** Provided data **
******
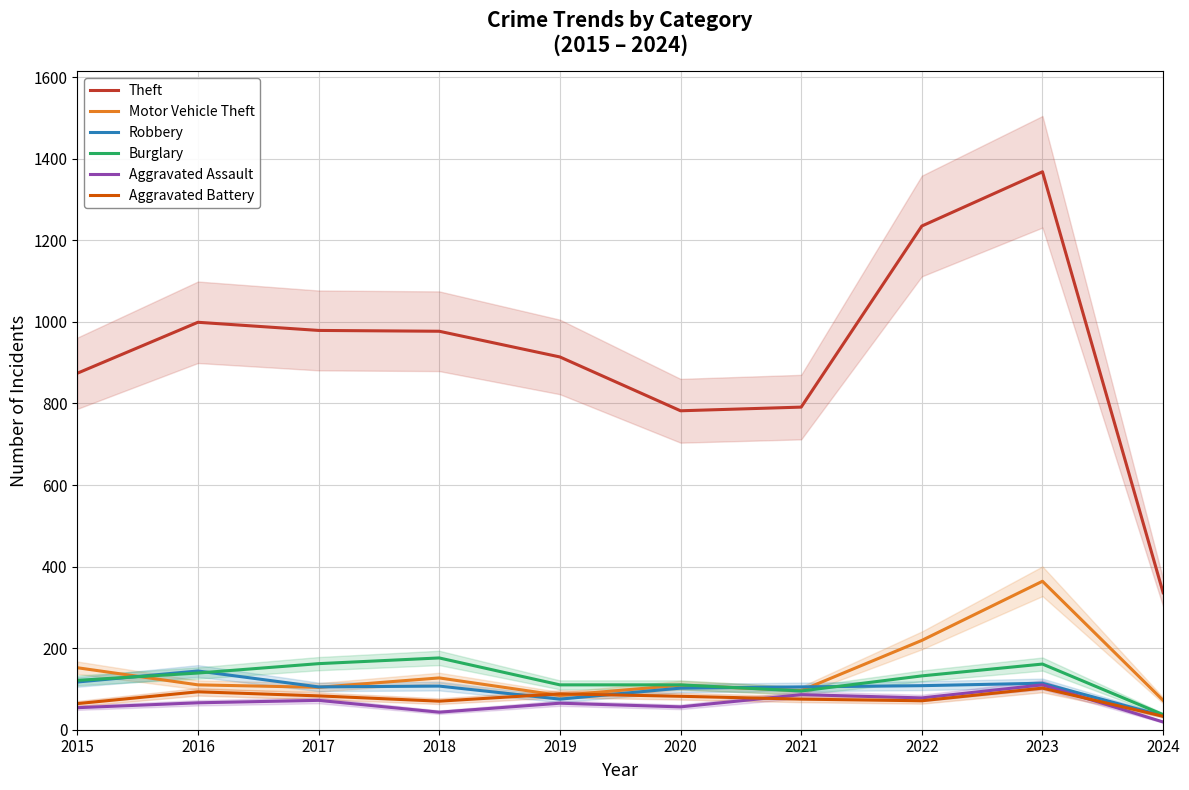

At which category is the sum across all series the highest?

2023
******
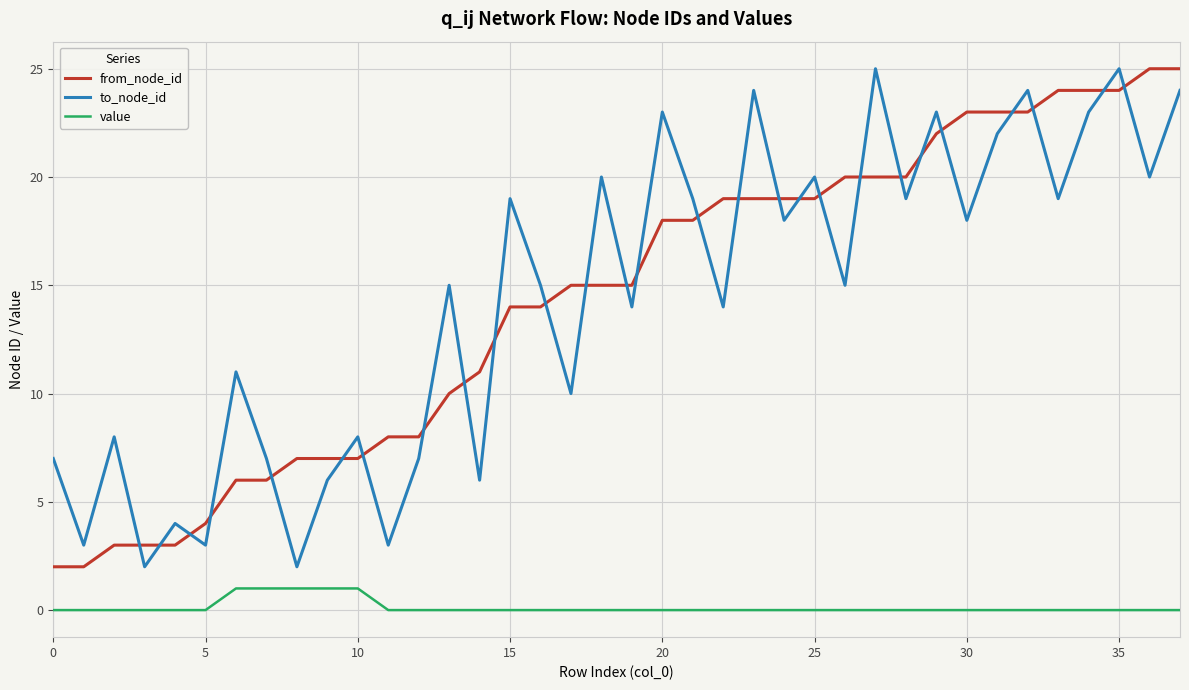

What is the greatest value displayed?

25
******
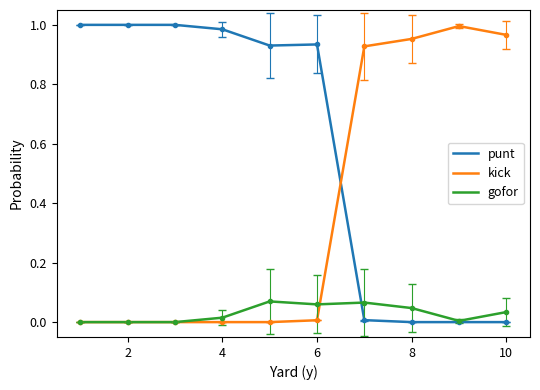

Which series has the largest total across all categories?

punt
******
Please pull out every line in the entries above that contains the string "series". Treat uppercase and lowercase letters as different.

At which category is the sum across all series the highest?
Which series has the largest total across all categories?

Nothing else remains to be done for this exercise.